Madame Adélaïde poured the hot chocolate into my cup, then refilled those of her sisters. As I sipped the thick, bittersweet brew I glanced about the room, appraising the sanctuary the princesses had created for themselves. As the king’s maiden daughters, their rank prevented them from being compelled to observe court etiquette when it didn’t suit them. Consequently, the women spent the better part of their days in dishabille, wearing loose-fitting morning clothes; when it was necessary to leave their grand suite of apartments—such as to attend Mass—they would tie a set of panniers and skirts about their waists, affix a lengthy court train, and conceal the entire haphazard ensemble with a voluminous black taffeta cloak. Trailed by an entourage of dozens of noblewomen, the princesses would glide along the marble corridors like a trio of enormous crows: Adélaïde (the oldest), always moving with purpose, was followed by Madame Victoire, huffing and puffing, her forward progress hampered by her girth; and Madame Sophie brought up the rear, torso pitched forward, gliding first left, then right, as if she expected something to dart out and grab her from one of the chambers that lined the corridors.
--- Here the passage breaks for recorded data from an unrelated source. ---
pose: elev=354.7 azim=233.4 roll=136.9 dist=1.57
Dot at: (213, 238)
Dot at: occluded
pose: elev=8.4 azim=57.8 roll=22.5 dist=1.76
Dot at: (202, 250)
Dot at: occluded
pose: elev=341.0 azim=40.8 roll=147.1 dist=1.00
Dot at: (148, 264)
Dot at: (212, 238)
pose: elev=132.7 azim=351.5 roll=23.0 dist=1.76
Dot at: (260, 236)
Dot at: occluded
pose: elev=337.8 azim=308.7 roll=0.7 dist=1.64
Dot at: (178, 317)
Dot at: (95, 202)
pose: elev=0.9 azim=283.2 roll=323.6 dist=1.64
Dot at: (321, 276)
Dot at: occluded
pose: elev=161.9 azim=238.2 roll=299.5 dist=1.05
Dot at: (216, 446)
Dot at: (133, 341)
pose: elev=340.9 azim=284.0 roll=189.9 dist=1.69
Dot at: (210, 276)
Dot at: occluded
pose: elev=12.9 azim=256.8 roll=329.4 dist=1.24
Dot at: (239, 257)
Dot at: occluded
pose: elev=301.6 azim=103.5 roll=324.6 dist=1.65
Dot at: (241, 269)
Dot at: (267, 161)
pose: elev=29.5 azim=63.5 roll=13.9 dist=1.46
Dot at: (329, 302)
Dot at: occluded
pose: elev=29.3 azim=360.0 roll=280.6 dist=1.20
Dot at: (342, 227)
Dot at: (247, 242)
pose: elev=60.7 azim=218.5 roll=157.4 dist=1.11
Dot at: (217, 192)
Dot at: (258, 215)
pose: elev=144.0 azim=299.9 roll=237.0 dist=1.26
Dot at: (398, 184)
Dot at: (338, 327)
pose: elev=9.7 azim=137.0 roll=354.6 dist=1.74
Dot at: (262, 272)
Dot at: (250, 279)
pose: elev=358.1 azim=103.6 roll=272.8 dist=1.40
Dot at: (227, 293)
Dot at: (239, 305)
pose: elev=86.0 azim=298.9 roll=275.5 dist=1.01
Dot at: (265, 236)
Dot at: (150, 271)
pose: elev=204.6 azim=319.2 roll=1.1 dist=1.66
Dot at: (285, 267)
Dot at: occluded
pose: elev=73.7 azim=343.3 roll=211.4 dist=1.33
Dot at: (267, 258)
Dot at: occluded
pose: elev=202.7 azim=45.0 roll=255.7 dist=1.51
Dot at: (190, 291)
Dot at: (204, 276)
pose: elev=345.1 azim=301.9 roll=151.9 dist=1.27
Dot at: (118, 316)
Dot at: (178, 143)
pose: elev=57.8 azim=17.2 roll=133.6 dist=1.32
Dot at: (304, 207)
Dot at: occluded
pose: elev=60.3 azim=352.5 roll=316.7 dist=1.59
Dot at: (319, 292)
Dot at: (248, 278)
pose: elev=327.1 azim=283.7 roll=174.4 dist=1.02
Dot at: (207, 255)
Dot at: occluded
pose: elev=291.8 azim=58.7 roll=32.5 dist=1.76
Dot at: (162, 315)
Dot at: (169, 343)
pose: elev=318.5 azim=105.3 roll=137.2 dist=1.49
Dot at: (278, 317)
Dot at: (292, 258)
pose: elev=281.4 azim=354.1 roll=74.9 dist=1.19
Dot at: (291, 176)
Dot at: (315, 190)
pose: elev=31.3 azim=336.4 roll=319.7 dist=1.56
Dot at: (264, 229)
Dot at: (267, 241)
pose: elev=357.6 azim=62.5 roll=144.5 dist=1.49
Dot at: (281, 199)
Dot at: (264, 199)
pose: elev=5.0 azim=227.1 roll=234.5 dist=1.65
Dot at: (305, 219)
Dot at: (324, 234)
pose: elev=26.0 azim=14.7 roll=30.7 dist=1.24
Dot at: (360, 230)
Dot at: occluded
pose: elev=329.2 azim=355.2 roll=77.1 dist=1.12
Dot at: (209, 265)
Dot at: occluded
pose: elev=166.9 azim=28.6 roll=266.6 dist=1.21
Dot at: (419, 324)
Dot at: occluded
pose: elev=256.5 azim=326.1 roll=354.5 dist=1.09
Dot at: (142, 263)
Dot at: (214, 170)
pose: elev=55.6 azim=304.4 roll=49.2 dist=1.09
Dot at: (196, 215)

It didn’t seem fair that Mesdames’ singular attire drew no
comment at court (or perhaps it had, when they first began dressing that way), while my efforts to eschew the artifice the dauphin so despised caused titters of derision to reverberate throughout the palace. The king evidently had more important things on his mind (whatever they were) than the dauphine’s toilette, because he said nary a word. And my husband hadn’t even noticed the change. So I abandoned it. However, I lorded my one triumph over Madame Etiquette and refused to wear a corset. I remained as slender as a water reed, and I had nothing to constrain. And if Mesdames would submit to the
grand corps de baleine
only on state occasions, so too would I!

But to make matters worse, through no design of my own, my trousseau was already becoming the worse for wear. Boating on the Grand Canal was one of my favorite pastimes, but a single splash of water could leave a permanent stain on a silken gown. I loved to stroll amid the groves and gardens and along the pebbled allées, and naturally my long trains would drag behind me in the dirt, dredging the paths with every step I took. Satins, silks, and brocades were delicate and could not be washed, nor did they remain particularly pleasant to wear during the long hot weeks of summer.